___ Отрывок для чтения

«Гордиться пока нечем»
//Президент Ингушетии Юнус-Бек ЕВКУРОВ
о проблемах Кавказа в интервью «Газете.Ru»
Президент Ингушетии Юнус-Бек ЕВКУРОВ в интервью «Газете.Ru» подвел итоги своей деятельности за два года. Евкуров объяснил, какой статистике по преступлениям на Кавказе верить не стоит, когда в Ингушетии появятся инвесторы и почему, вопреки слухам, он не уволит главу правительства республики.
«БРЕХНЯ» И СТАТИСТИКА
– Вы уже больше двух лет возглавляете республику. Что вы можете сказать по итогам двухлетия? Что изменилось? Чем гордитесь?
– Гордиться пока нечем: явного хорошего объекта или прорыва в искоренении безработицы нет. Но и огорчаться нет повода. Первый и второй год были кризисными, но мы сумели держать ситуацию под контролем, воюя с бандитами, не провалить и социально-экономическую составляющую. За два года снизили преступность, особенно за последние восемь месяцев.
– В чем это выражается?
– Конечно, сейчас даже любые бытовые вещи связывают с тем, что «опять убили в Ингушетии»; и в интернетах пишут «наши же ингуши убили» – пишут те оппозиционные сайты, которые вчера были у власти, а сейчас неугодны.
Но посмотрите на официальные сводки. Тяжкие преступления снизились на 40%, особо тяжкие выше чем на 60%.

______
___ Предоставленные записи

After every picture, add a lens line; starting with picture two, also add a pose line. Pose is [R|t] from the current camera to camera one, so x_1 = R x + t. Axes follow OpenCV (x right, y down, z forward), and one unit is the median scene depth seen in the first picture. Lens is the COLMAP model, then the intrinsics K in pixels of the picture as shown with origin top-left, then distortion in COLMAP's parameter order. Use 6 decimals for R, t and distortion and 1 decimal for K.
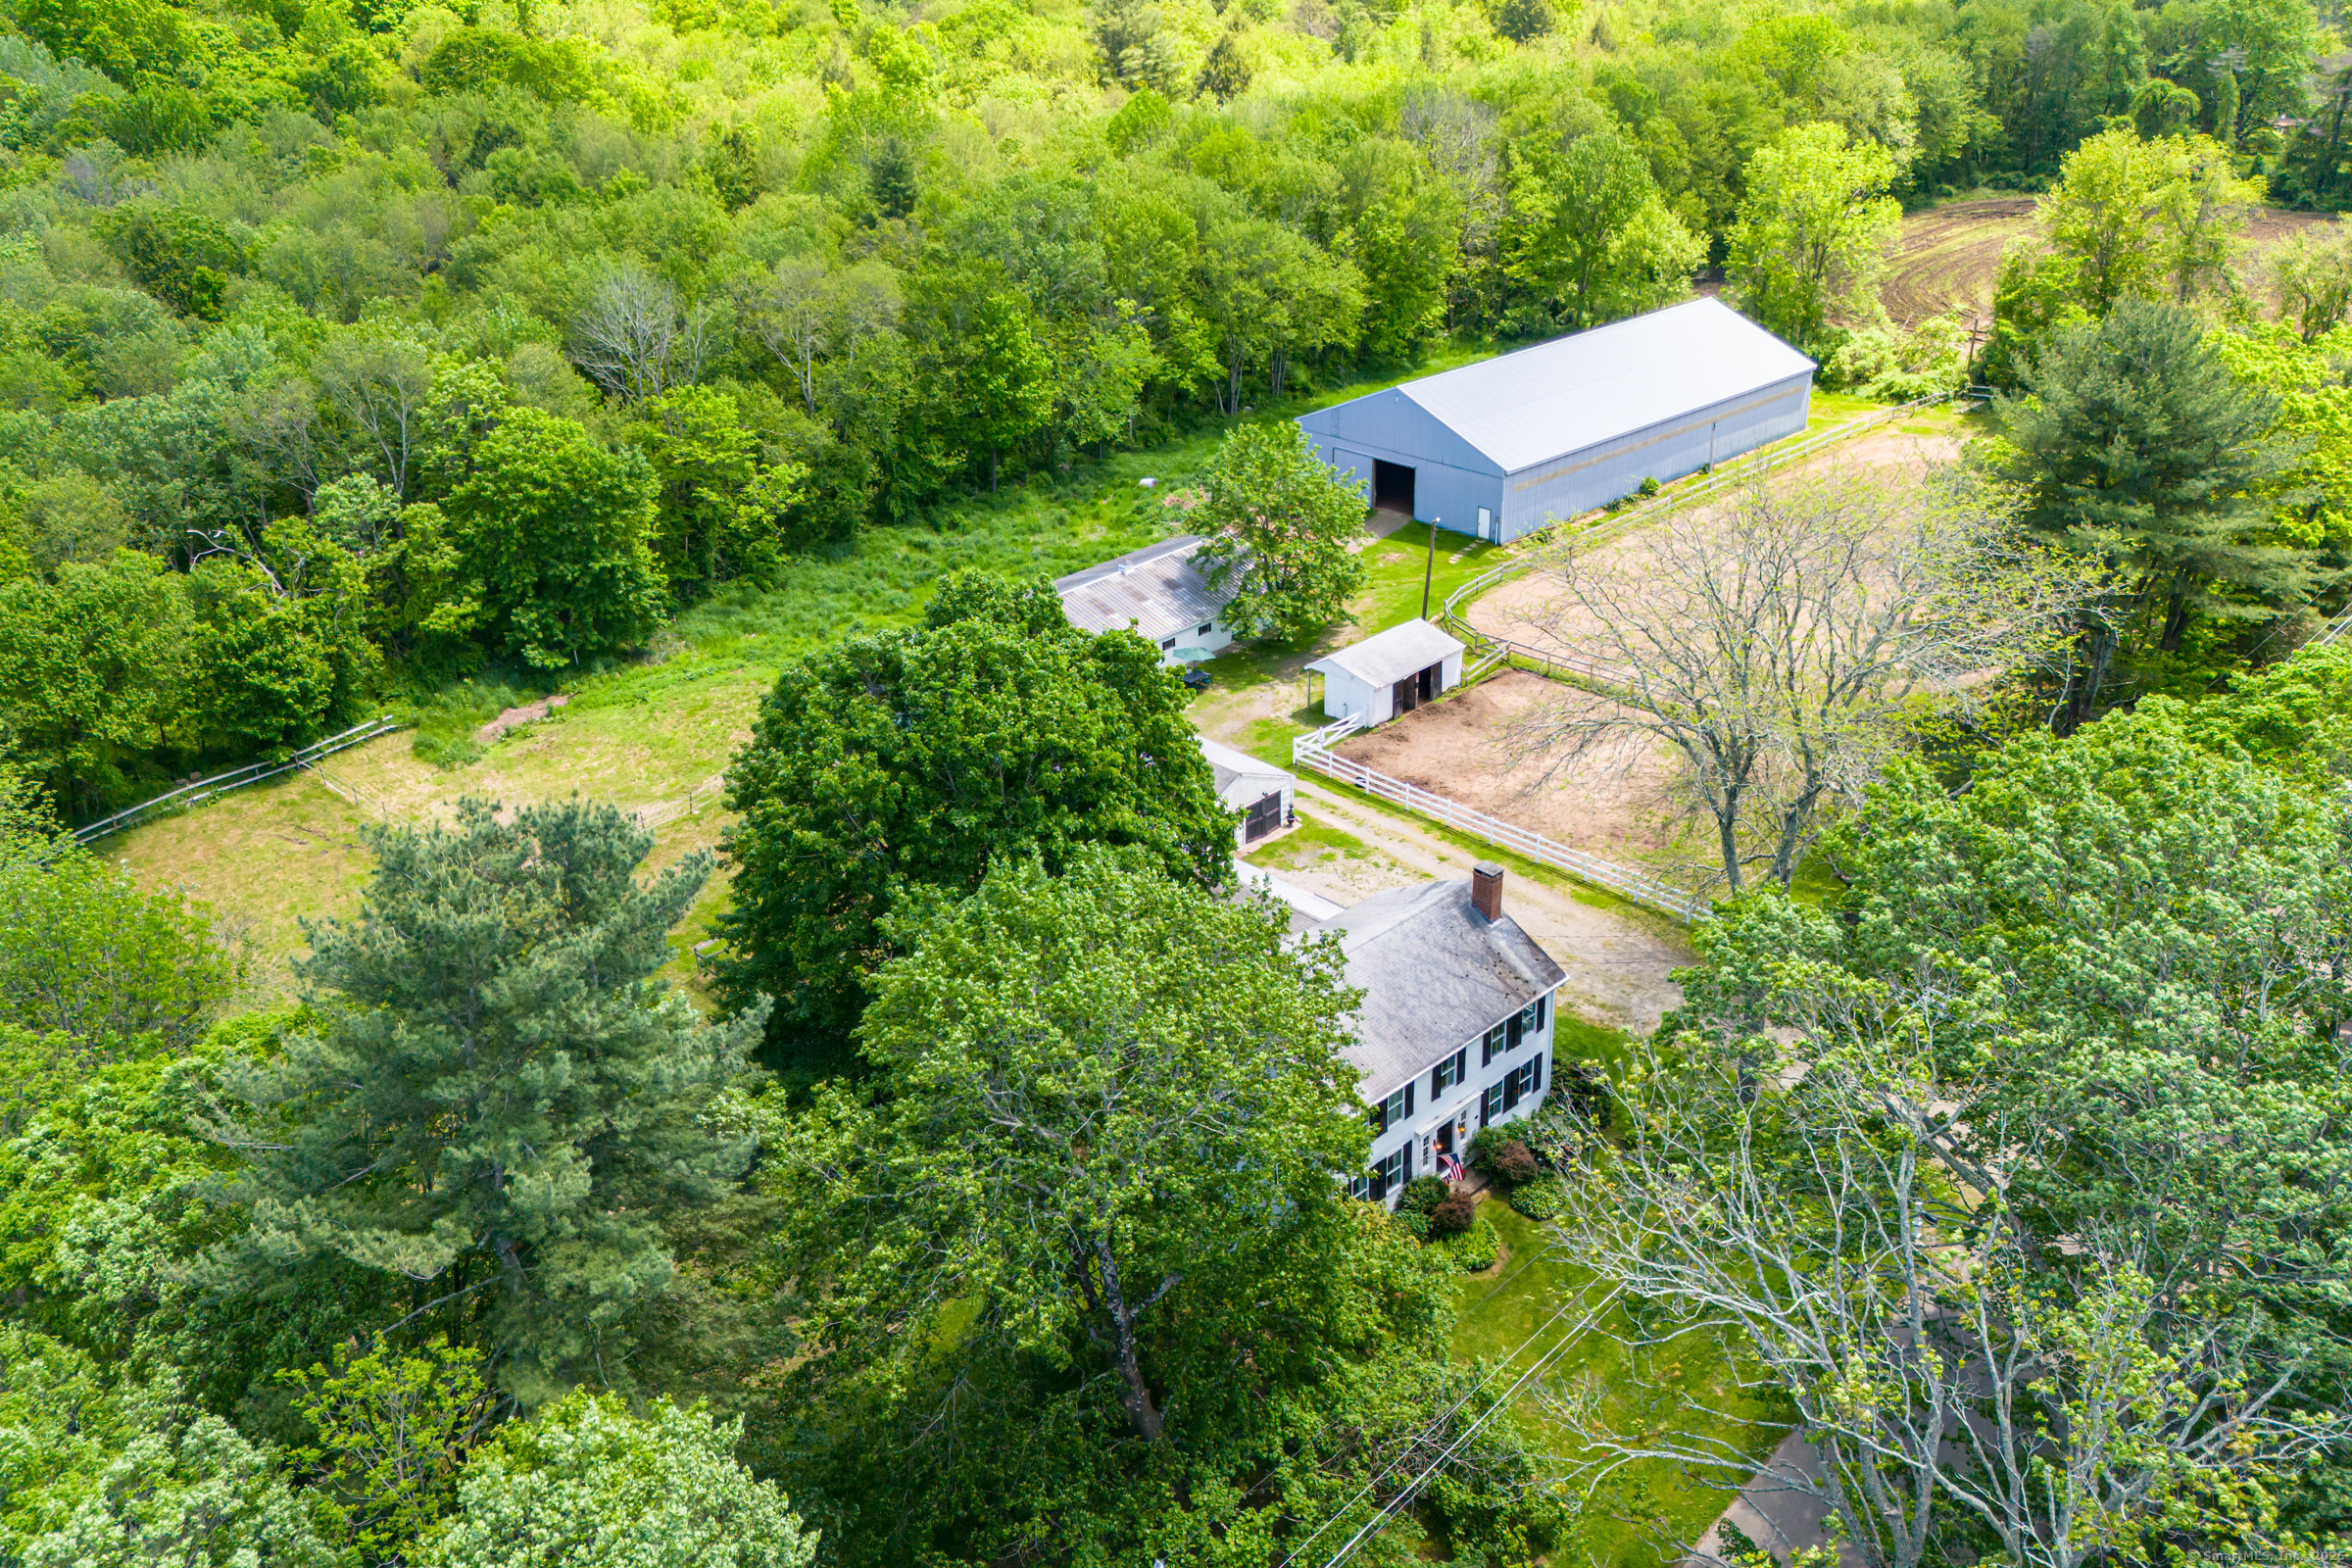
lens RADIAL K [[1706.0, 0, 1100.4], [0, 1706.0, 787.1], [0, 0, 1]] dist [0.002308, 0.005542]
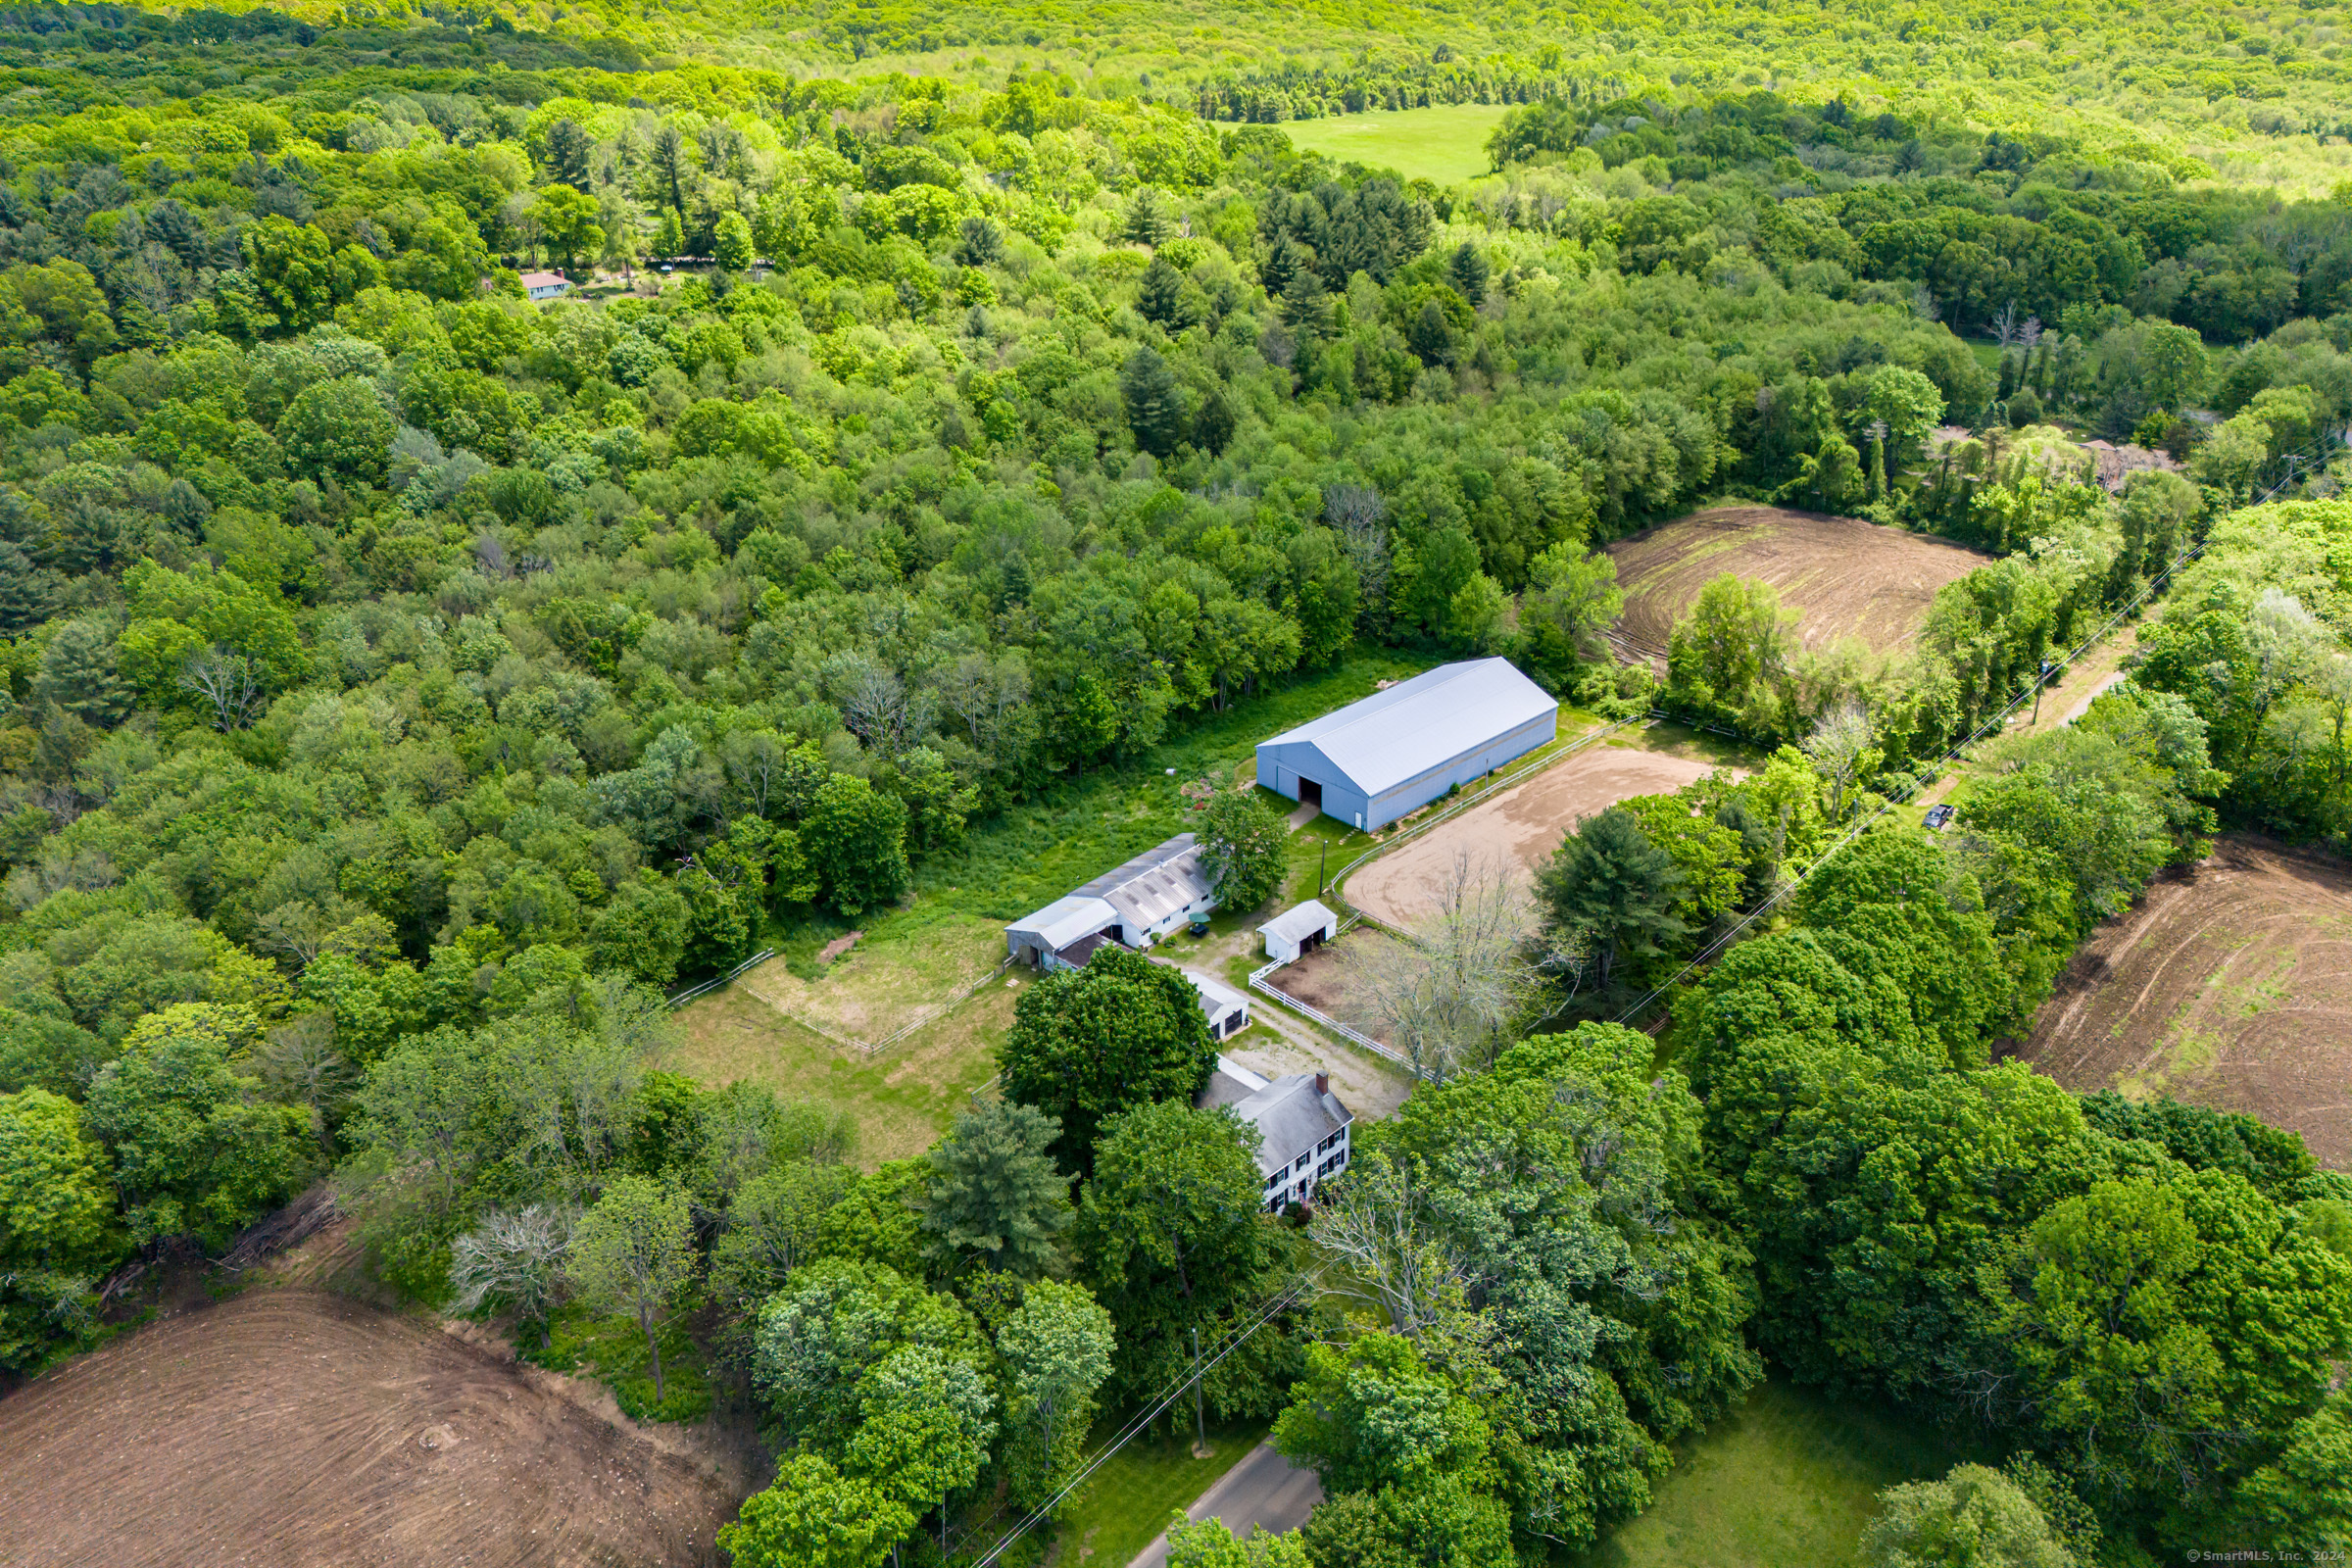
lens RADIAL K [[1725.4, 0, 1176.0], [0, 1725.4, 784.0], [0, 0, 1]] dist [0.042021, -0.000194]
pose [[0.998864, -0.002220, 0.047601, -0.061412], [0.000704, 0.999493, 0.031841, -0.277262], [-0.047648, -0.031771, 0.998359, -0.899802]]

______
___ Предоставленные записи

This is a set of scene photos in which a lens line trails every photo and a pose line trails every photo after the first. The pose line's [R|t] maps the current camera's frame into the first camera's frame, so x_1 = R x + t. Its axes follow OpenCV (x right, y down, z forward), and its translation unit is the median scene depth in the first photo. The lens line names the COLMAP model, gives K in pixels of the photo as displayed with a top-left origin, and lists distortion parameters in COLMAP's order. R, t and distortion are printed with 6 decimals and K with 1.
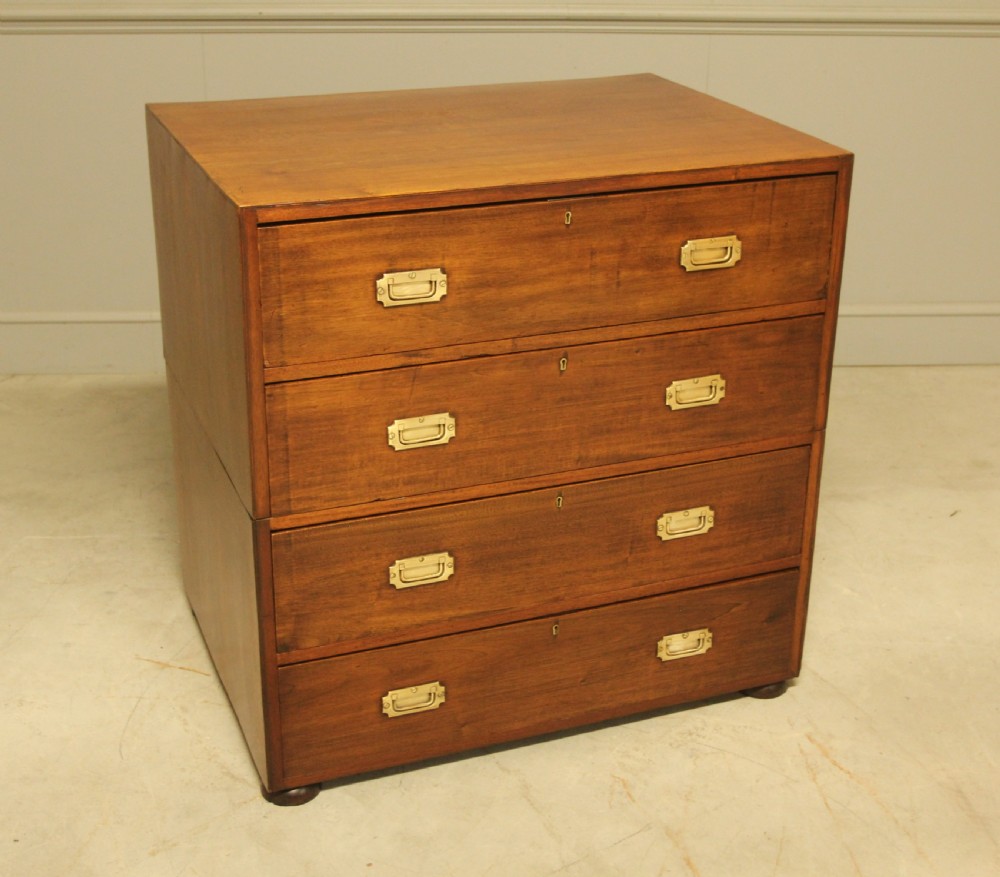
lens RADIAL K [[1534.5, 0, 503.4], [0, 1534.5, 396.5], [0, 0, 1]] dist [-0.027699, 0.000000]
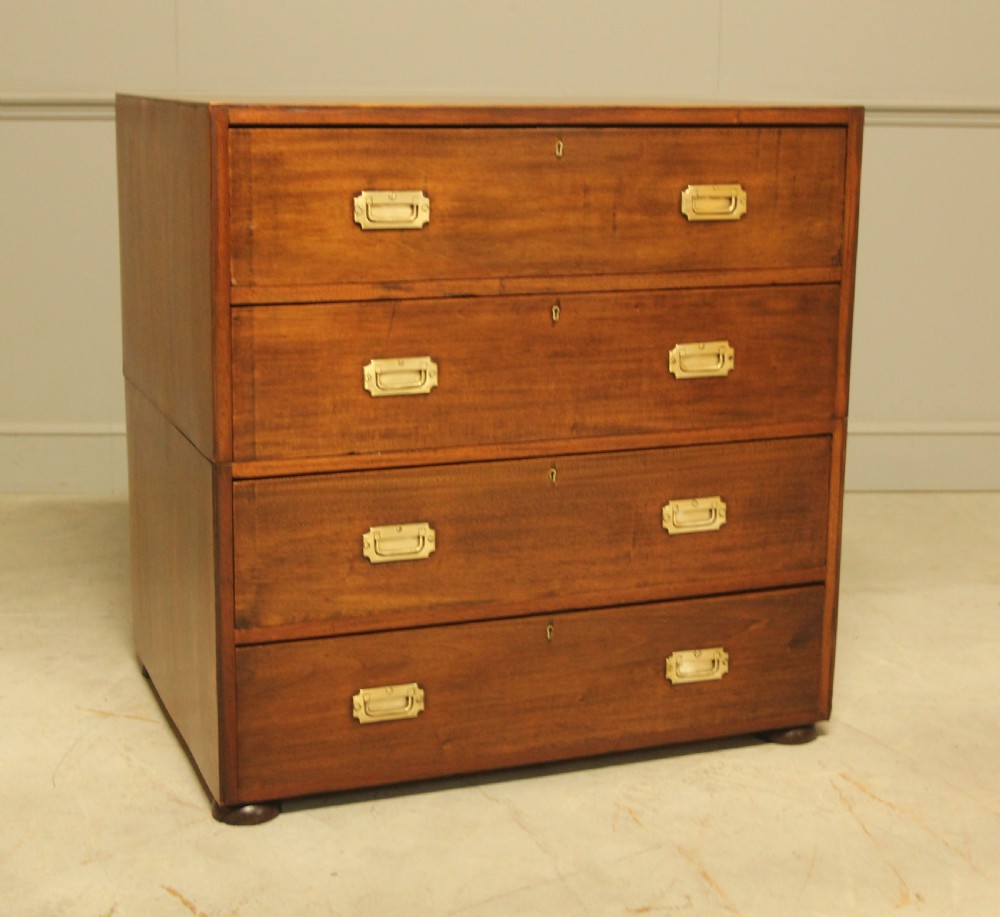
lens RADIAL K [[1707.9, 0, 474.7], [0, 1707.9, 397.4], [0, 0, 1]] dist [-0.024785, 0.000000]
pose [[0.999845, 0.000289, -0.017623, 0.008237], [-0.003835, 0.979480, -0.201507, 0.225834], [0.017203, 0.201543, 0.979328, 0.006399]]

______

Задание 1:
Ответьте на вопросы по интервью Юнус-Бека Евкурова «Газете.Ru»:
(a) Сколько времени Евкуров возглавлял республику на момент интервью?
(b) На сколько процентов, по официальным сводкам, снизились тяжкие преступления?
(c) Кого из руководства республики Евкуров, вопреки слухам, не уволит?
Задание 2:
Продолжите интервью Юнус-Бека Евкурова «Газете.Ru» с того места, где оно обрывается.

Ответ 1:
(a) Больше двух лет.
(b) На 40%.
(c) Главу правительства республики.

Ответ 2:
– Но президент Медведев, выступая недавно в СКФО, говорил, что все цифры по преступности не соответствуют действительности…
– Не так: президент сказал, что это «брехня». Но нам виднее, что это не совсем так. Если в прошлом году только на территории республики было девять пропавших – часть похищенных, часть пропаж со следами действия силовых структур, – то в этом году случаев похищения пока (стучит по столу) ноль.
– То есть вы говорите, что слова президента о том, что цифры по Кавказу – это «брехня», это брехня?
– Нет, слова о том, что статистика – это брехня, это не брехня, есть много фактов. Но президент озвучивал статистику МВД, чтобы вы понимали. Не статистику прокуратуры или ФСБ. А именно статистика МВД — это брехня.
– Почему?
– Много желания выдать за действительное.
– Почему так получается именно с МВД?
– Слабая работа по раскрываемости преступлений. В этом году существенно меньше цифра по раскрываемости у МВД. Мы тоже признаем это.
Но самое главное – мы существенно снизили такую составляющую преступлений, как терроризм, бандитизм, экстремизм. Стало намного спокойнее: это мы и по нашим социологическим опросам видим, и по общению с населением.
Некоторые результаты того, что мы проводим, не лежат на поверхности. Это беседы с родственниками убитых бандитов, родственниками задержанных, родственниками тех, кто в розыске находится. Такие вещи могут занимать месяц, два, три, пока не получится.
С кровниками когда работаем, мы пытаемся объяснить, что это не наша традиция, что так делать не надо – не надо приписывать кровную месть особенностям нашего национального характера. Это дикие вещи, от которых надо отходить. Мы за 2009 и 2010 год примирили более 160 семей. Проделан огромный пласт работы.
КАК ПОБЕДИТЬ КРОВНУЮ МЕСТЬ
– Как можно отрегулировать семейный конфликт? Какой аргумент действует? Что такого надо сказать семье, чтобы она согласилась прекратить месть?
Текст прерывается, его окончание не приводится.